[[ Task material open ]]

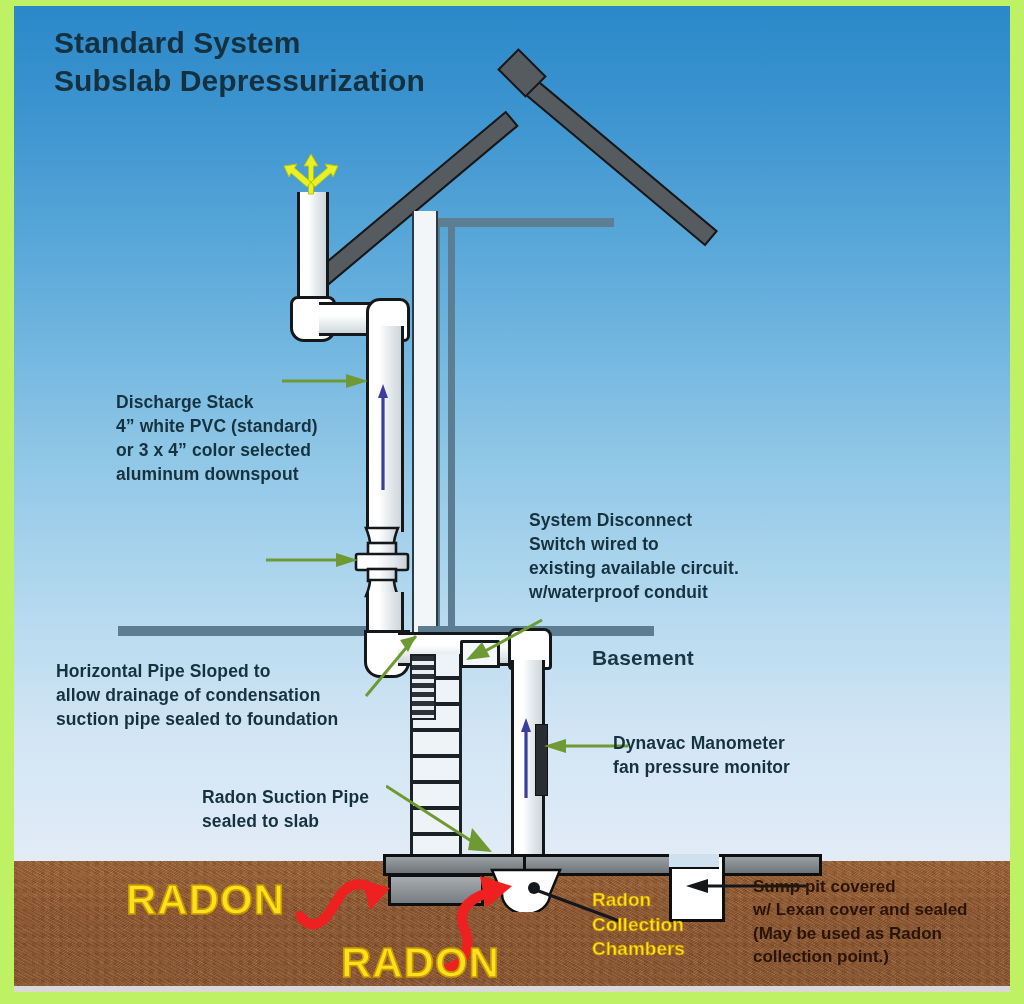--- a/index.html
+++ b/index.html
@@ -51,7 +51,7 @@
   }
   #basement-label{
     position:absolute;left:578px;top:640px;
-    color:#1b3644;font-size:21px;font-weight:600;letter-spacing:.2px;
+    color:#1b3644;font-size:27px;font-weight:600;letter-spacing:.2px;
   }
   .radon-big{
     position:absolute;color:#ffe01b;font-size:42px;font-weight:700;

[[ Task material closed ]]

**Problem statement:**
Lines holding the word "weight" should be copied from the entries above.

**Result of this exercise:**
-    color:#1b3644;font-size:21px;font-weight:600;letter-spacing:.2px;
+    color:#1b3644;font-size:27px;font-weight:600;letter-spacing:.2px;
     position:absolute;color:#ffe01b;font-size:42px;font-weight:700;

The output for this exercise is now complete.